A data scraper for americanas.com.br using Scrapy and Selenium.
Last tested on 2017-06-09.
- Scraping by categories
- Get product names, IDs, urls and price
- Support for item variations in voltage (220v / 110v) (will skip items with any other kind of selection (i.e. color))
- UTF-8 json dump of items by category
- Calculates shipping for each item for a list of postal codes (brazilian CEP)
- Scrapy (https://docs.scrapy.org/en/latest/intro/install.html)
- Selenium (http://selenium-python.readthedocs.io/installation.html)
Checkout the repository:
git clone https://github.com/bolaum/thedigger.git
cd thedigger/
And install dependencies (virtualenv recommended):
virtualenv venv
source venv/bin/activate
pip install -r requirements.txt
Or if using conda:
conda create -n thedigger --file requirements.txt -c conda-forge
source activate thedigger
Add regular expression of categories to scrape in thedigger/spiders/americanas.py
:
class MySpider(SitemapSpider):
...
# list all categories you wish to scrape
sitemap_rules = [
('/categoria/eletrodomesticos/freezer/vertical', 'parse_category'),
# ('/categoria/games/playstation-4/console-playstation-4', 'parse_category'),
# ('/categoria/games/xbox-360/console-xbox-360', 'parse_category'),
]
...
Add brazilian postal codes to calculate shipping for each item in thedigger/spiders/americanas.py
:
class MySpider(SitemapSpider):
...
# list all postal codes you wish to calculate shipping price
postal_codes = [
"13083590",
"24030077"
]
...
Calculating shipping costs uses Selenium to fill in forms and will be slow. If you don't need it, make it empty for faster scraping.
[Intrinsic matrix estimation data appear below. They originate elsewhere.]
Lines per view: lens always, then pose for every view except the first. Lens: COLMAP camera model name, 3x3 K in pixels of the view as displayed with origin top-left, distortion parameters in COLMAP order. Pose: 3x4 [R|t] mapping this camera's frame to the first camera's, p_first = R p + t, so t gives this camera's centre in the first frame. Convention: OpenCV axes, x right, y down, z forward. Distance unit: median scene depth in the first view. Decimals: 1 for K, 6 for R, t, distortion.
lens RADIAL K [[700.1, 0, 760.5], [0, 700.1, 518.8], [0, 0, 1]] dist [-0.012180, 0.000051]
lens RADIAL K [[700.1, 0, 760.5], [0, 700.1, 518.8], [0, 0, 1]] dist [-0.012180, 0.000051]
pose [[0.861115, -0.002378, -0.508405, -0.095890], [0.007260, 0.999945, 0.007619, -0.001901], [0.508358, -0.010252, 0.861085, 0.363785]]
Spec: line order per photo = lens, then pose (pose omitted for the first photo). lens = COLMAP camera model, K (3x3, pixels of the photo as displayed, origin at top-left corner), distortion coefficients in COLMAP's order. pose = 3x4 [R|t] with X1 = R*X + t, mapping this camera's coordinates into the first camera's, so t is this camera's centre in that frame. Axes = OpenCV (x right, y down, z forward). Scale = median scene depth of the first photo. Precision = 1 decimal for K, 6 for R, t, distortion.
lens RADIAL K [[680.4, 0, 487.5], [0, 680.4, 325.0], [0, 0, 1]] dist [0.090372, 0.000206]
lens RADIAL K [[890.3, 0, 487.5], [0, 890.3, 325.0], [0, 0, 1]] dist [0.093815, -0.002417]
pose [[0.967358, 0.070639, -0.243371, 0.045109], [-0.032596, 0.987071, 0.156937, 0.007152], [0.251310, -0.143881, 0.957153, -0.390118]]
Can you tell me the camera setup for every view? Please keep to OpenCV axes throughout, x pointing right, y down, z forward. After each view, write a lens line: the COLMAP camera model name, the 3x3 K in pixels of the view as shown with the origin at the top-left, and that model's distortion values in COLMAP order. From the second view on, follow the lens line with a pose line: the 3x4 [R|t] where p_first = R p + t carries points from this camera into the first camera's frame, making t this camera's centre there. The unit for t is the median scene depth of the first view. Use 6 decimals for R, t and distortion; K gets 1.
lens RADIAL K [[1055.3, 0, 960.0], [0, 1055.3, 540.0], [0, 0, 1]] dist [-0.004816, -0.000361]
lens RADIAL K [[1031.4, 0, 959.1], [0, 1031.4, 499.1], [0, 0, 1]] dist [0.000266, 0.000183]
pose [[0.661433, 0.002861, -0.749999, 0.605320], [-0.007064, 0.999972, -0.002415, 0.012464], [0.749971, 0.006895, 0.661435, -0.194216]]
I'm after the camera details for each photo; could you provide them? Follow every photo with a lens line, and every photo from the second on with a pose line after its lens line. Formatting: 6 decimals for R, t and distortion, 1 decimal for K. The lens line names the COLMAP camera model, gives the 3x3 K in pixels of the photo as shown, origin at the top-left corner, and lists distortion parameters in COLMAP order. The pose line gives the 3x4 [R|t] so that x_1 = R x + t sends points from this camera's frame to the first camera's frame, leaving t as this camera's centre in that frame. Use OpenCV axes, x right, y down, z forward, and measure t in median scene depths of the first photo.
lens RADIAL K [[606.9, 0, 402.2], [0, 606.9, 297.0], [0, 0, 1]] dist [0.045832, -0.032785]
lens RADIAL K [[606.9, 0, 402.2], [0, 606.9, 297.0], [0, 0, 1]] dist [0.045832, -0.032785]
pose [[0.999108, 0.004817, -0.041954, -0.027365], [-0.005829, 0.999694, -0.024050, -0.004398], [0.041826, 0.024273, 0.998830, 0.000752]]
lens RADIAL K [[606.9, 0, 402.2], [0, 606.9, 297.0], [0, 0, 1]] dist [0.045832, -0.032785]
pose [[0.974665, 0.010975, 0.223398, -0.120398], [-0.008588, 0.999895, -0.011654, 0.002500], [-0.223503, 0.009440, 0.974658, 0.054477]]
Just start the crawler with
scrapy crawl americanas
It will output one json file for each category to ./dump/
directory by default. This can be changed in thedigger/pipelines.py
, attribute path
of JsonWriterPipeline
:
class JsonWriterPipeline(object):
# path to dump json files
path = "dump"
...
Output example:
[
{
"itemId": "21318848",
"url": "http://www.americanas.com.br/produto/21318848",
"price": {
"unique": {
"product": "R$ 3.624,96",
"shipping": {
"24030077": [
{
"date": "15 dias úteis",
"price": "R$ 219,89",
"type": "Econômica"
}
],
"13083590": []
}
}
},
"name": "Freezer Horizontal 311 L Congelador Com Tampa De Vidro Fricon 127 V"
},
{
"itemId": "117247630",
"url": "http://www.americanas.com.br/produto/117247630",
"price": {
"110v": {
"product": "R$ 2.499,99",
"shipping": {
"24030077": [
{
"date": "5 dias úteis",
"price": "R$ 49,99",
"type": "Rápida"
},
{
"date": "6 dias úteis",
"price": "R$ 24,99",
"type": "Econômica"
}
],
"13083590": [
{
"date": "5 dias úteis",
"price": "R$ 49,99",
"type": "Rápida"
},
{
"date": "7 dias úteis",
"price": "R$ 24,99",
"type": "Econômica"
},
{
"date": "A agendar",
"price": "R$ 24,99",
"type": "Agendada"
}
]
}
},
"220v": {
"product": "R$ 2.629,57",
"shipping": {
"24030077": [],
"13083590": []
}
}
},
"name": "Freezer Vertical Brastemp BVR28 228 Litros Inox Frost Free"
}
]